## DATA PROVIDED

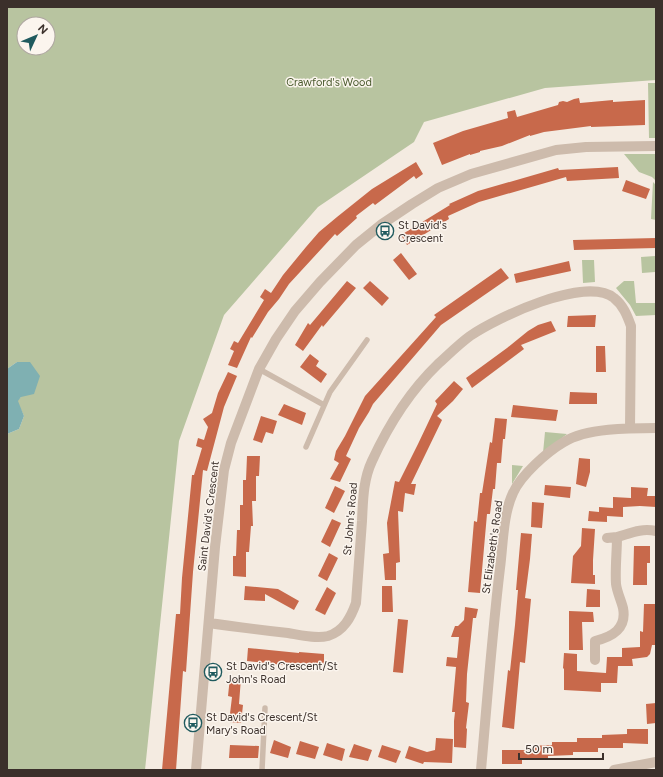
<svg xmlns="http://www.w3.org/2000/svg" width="663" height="777" font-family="Figtree,sans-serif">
	<rect width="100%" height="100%" fill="#f4ebe1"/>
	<path fill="#b8c4a0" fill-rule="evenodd" d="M 7,7 L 656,7 L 656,80 L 545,88 L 424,122 L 414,142 L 318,207 L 224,315 L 179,441 L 145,770 L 7,770 L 7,434 L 19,429 L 24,416 L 17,401 L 21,397 L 17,362 L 7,369 ZM 24,24 L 48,24 L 48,48 L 24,48 Z
		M 648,83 L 656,83 L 656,138 L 649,138 Z
		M 624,154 L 656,154 L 656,181 L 652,177 L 639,172 Z
		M 653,182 L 656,185 L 656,220 L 651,219 Z
		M 655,256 L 655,272 L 642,273 L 641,257 Z
		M 582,260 L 594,260 L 595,282 L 583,283 Z
		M 624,281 L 634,281 L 636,303 L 656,303 L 656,315 L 636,316 L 630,305 L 616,288 Z
		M 545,432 L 567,434 L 543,453 Z
		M 512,465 L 523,466 L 512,484 Z"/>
	<path fill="#7fb0b2" d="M 17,362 L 30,362 L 40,376 L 34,394 L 21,397 L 18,401 L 24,416 L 19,429 L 7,434 L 7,369 Z"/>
	<path fill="#c8694b" d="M 579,98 L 580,103 L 613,100 L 613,102 L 645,100 L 645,125 L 591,127 L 591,126 L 544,132 L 530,136 L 530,135 L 502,146 L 480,151 L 480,152 L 470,155 L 470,154 L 442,165 L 433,143 L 463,131 L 508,118 L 507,112 L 515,110 L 517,117 L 558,105 L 559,102 L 563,101 L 567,102 L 574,99 Z
		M 416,162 L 423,174 L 416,179 L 414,176 L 375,205 L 373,203 L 356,216 L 357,218 L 337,236 L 335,234 L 289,284 L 279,299 L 268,312 L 252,338 L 251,337 L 237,368 L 228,365 L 234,351 L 230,349 L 234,341 L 238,343 L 264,300 L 260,297 L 265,289 L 271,293 L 283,275 L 306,247 L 319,232 L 337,217 L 372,189 Z
		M 618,167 L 619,178 L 567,181 L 566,177 L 479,202 L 448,216 L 449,219 L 407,245 L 401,235 L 450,205 L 449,204 L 478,191 L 558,168 L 559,170 Z
		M 626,180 L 650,189 L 646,199 L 622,191 Z
		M 656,238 L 656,248 L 574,250 L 573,240 Z
		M 401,253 L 417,274 L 409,280 L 393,260 Z
		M 569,261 L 571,271 L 516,283 L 514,274 Z
		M 501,268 L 509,278 L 441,325 L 373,404 L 369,412 L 359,428 L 346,456 L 351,459 L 340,482 L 330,479 L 339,463 L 334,460 L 336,451 L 345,436 L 365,396 L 436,317 L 434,315 Z
		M 347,281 L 356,288 L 323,327 L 322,325 L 303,351 L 295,345 L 308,323 L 310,325 Z
		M 370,281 L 389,298 L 382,306 L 363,288 Z
		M 596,315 L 595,327 L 567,327 L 568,316 Z
		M 551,321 L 556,331 L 521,345 L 524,349 L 472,388 L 466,378 L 507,348 L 528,331 L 538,325 Z
		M 596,346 L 605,346 L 606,372 L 596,372 Z
		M 310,354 L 319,361 L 316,366 L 327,374 L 321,383 L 300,367 Z
		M 228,372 L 237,376 L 224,407 L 207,471 L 203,470 L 193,572 L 186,672 L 183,671 L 176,770 L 162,770 L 176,614 L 180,614 L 182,578 L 192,475 L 194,475 L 202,448 L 196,446 L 198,438 L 204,440 L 208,427 L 203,419 L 212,413 L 218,393 Z
		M 454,381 L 463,389 L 453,401 L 437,416 L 442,420 L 411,484 L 416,484 L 414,495 L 405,493 L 403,512 L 398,511 L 400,562 L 396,563 L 396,580 L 385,580 L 383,554 L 389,553 L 387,523 L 395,481 L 399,482 L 418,444 L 437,404 L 435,401 Z
		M 570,392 L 597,393 L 597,404 L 569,404 Z
		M 284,404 L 306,413 L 302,425 L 278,415 Z
		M 513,405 L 558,410 L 556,421 L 511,417 Z
		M 261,416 L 277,421 L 273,434 L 266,432 L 262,443 L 253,440 Z
		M 495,418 L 507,419 L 505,439 L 503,439 L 501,463 L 497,463 L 495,489 L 493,489 L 490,514 L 487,514 L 480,593 L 468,592 L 474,521 L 477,522 L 480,493 L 482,493 L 490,442 L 492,443 Z
		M 247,456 L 260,456 L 259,476 L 256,476 L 256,501 L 252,501 L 253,526 L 251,526 L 249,552 L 246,552 L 246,577 L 233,576 L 233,556 L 236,556 L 237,530 L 240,530 L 240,505 L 243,505 L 243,480 L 246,480 Z
		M 579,458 L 590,459 L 590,472 L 586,487 L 576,484 Z
		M 545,485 L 571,487 L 570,498 L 544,495 Z
		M 335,486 L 345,491 L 334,513 L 325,508 Z
		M 631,487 L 648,488 L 647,496 L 656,496 L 656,507 L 640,506 L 623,507 L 623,517 L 607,516 L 607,522 L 588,521 L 589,511 L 599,512 L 599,507 L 613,508 L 613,497 L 631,498 Z
		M 532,502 L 544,503 L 542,528 L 531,527 Z
		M 332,519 L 341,523 L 330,547 L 321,542 Z
		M 582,528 L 595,529 L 593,560 L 593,575 L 595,575 L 595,584 L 571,583 L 573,556 L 581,546 Z
		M 521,533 L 532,534 L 530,559 L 525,598 L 531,599 L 525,663 L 520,662 L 514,729 L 502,727 L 508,670 L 510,671 L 515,625 L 518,590 L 516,590 Z
		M 634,546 L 650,546 L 650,563 L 647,563 L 647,585 L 633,585 Z
		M 329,553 L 338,558 L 327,581 L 318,576 Z
		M 245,586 L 278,589 L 299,601 L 294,610 L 265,594 L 265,601 L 244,600 Z
		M 382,586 L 392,586 L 393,612 L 382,612 Z
		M 327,587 L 336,593 L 325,615 L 315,610 Z
		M 587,589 L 600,590 L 600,607 L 586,607 Z
		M 644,604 L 656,604 L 656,645 L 652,645 L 650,654 L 647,657 L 632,659 L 633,666 L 618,666 L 617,683 L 601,683 L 601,692 L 564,690 L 564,669 L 563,668 L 564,653 L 577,654 L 577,671 L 606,673 L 607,657 L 622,657 L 622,648 L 640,647 L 640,631 L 643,632 Z
		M 465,607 L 478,609 L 476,618 L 473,618 L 467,674 L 466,702 L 469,703 L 466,728 L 467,729 L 466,748 L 454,747 L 454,721 L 455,712 L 452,712 L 456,667 L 446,666 L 447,657 L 457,658 L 459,637 L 451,637 L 455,626 L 458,626 L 464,620 Z
		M 569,611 L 593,612 L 594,622 L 582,622 L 583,650 L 569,650 Z
		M 398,619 L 408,620 L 403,673 L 393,672 Z
		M 248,648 L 299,653 L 299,652 L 324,654 L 324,665 L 291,663 L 291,666 L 247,661 Z
		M 230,677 L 241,678 L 239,704 L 243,705 L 241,723 L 229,722 L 232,697 L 228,696 Z
		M 656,703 L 656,723 L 647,724 L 646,704 Z
		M 627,729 L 648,729 L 648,744 L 623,743 L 623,748 L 598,748 L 598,752 L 573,752 L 573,755 L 548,756 L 548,760 L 522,760 L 522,764 L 502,764 L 502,750 L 527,750 L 527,746 L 552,745 L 552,742 L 577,742 L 577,738 L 602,738 L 602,735 L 627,734 Z
		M 436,738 L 453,739 L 452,763 L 424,762 L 423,764 L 405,758 L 409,746 L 427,752 L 435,750 Z
		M 274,740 L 291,747 L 288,758 L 270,753 Z
		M 300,741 L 319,747 L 315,759 L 296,754 Z
		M 327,743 L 345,749 L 342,761 L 323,755 Z
		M 354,744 L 372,750 L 368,761 L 349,757 Z
		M 230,745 L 259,746 L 258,758 L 229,758 Z
		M 382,745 L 401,751 L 396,763 L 378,757 Z"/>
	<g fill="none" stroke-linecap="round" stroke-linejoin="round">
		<path stroke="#cdbbac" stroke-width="5.5" d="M 259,369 L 324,405
			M 306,447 L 330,392 L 367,340
			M 262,770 L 265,708"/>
		<path stroke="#cdbbac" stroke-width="10" d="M 617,537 C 631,533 641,528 656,531
			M 209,623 C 236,627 262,630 288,633 C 300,635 316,639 328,636 C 344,631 351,617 356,603 C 358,575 360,548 362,521 C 363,501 363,480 372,461 C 388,426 410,391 438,364 C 448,355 459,344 470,336 C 496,318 586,275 614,298 C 623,305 627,315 631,326 L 630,428
			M 595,660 L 595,641 C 612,637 627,629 623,608 C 621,600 617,592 616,584 C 615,568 617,552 617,537 L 607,538
			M 196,770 L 215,547 L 224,470 L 231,443 L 259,369 L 276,339 L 295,311 L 320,282 L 356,245 L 382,224 L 412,204 L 438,188 L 471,174 L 556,150 L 586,147 L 656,146
			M 481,770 C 487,702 492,635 500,568 C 503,545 503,514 513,493 C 521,475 547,452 564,442 C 586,428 630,428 656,428
			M 614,770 L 656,762"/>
	</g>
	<defs>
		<symbol id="bus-ring" viewBox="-11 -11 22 22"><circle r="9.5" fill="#fbf5ee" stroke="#1f5a5e" stroke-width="1.5"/><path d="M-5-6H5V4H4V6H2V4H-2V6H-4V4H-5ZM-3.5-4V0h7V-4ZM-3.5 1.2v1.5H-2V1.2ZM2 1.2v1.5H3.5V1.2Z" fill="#1f5a5e"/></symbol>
	</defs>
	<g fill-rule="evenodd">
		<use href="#bus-ring" x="375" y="221" width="20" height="20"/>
		<use href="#bus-ring" x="203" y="662" width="20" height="20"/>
		<use href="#bus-ring" x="183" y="713" width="20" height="20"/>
	</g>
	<g text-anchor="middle" stroke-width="3" stroke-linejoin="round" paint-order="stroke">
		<g font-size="11" fill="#4a5a2e" stroke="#fbf5ee">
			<text x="329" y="86">Crawford's Wood</text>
		</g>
		<g font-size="11" fill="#3b302b" stroke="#fbf5ee" text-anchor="start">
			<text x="398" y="229">St David's<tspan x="398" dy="13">Crescent</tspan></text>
			<text x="226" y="670">St David's Crescent/St<tspan x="226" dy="13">John's Road</tspan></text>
			<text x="206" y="721">St David's Crescent/St<tspan x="206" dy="13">Mary's Road</tspan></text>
		</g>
		<g font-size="11" fill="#3b302b" stroke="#fbf5ee">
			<text transform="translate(208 516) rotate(-83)" y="4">Saint David's Crescent</text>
			<text transform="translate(350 519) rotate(-85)" y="4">St John's Road</text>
			<text transform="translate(492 547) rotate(-82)" y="4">St Elizabeth's Road</text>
		</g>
	</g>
	<rect width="663" height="777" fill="none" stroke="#3b302b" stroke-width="16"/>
	<g transform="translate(36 36) rotate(46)"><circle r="19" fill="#fbf5ee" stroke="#aea6a0"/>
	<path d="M0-3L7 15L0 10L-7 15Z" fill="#1f5a5e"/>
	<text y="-6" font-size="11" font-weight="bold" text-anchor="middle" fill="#3b302b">N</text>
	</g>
	<path d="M519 753v6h84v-6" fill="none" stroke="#3b302b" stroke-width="2"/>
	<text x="525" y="753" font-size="12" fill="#3b302b" stroke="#fbf5ee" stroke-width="3" paint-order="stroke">50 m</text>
</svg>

## TASK STATEMENT
In the data above, each line holding "middle" is to be found and copied.

## YOUR RESPONSE
	<g text-anchor="middle" stroke-width="3" stroke-linejoin="round" paint-order="stroke">
	<text y="-6" font-size="11" font-weight="bold" text-anchor="middle" fill="#3b302b">N</text>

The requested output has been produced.